Inter-Cache Communication Protocols

Squid gives you the ability to share data between caches, but why should you?

Just as there is a benefit to connecting individual PC's to a network, and this network to the Internet, so there is an advantage to linking your cache to other people's networks of caches.

User Base. The following is not a complete discussion on how the size of your user base will influence your hit rate. Chapter 2 discuss this topic in more depth. In short: the larger your user base, the more objects requested, the higher the chance of an object being requested twice. To increase your hit rate, add more clients.

However, in many cases the size of your user base is finite - it's limited by the number of staff members or customers. Co-operative peering with other caches increases the size of your user base, and effectively increases your hit rate. If you peer with a large cache, you will find that a percentage of the objects your users are requesting are already available there. Many people can increase their hit rate by about 5% by peering with other caches.

Reduced Load. If you have a large network, one cache may not handle all incoming requests. Rather than having to continuously upgrade one machine, it makes sense to split the load between multiple servers. This reduces individual server load, while increasing the overall number of queries your cache system can handle.

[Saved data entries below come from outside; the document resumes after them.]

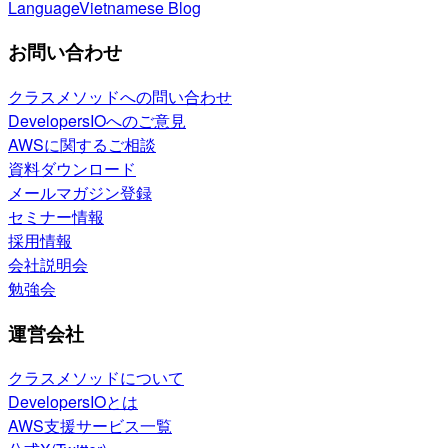
Language
Vietnamese Blog
お問い合わせ
クラスメソッドへの問い合わせ
DevelopersIOへのご意見
AWSに関するご相談
資料ダウンロード
メールマガジン登録
セミナー情報
採用情報
会社説明会
勉強会
運営会社
クラスメソッドについて
DevelopersIOとは
AWS支援サービス一覧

Squid implements Inter-Cache protocols in a very efficient manner, through ICP Multicast queries, and Cache Digests, which allow for large networks of caches (hierarchies). With these features, large networks of caches add very little latency, allowing you to scale your cache infrastructure as you grow.

Disk Space. If you load balance between multiple caches, it is best to avoid duplication of data. Duplicated objects reduce the amount of objects in the overall store, which reduces your chances of a hit. Using the Cache Array Routing Protocol (CARP) or other Inter-Cache communication protocols reduces duplication.

For your cache system to be efficient and fast, not only is raw bandwidth an issue - choosing the right hardware and software is a difficult task.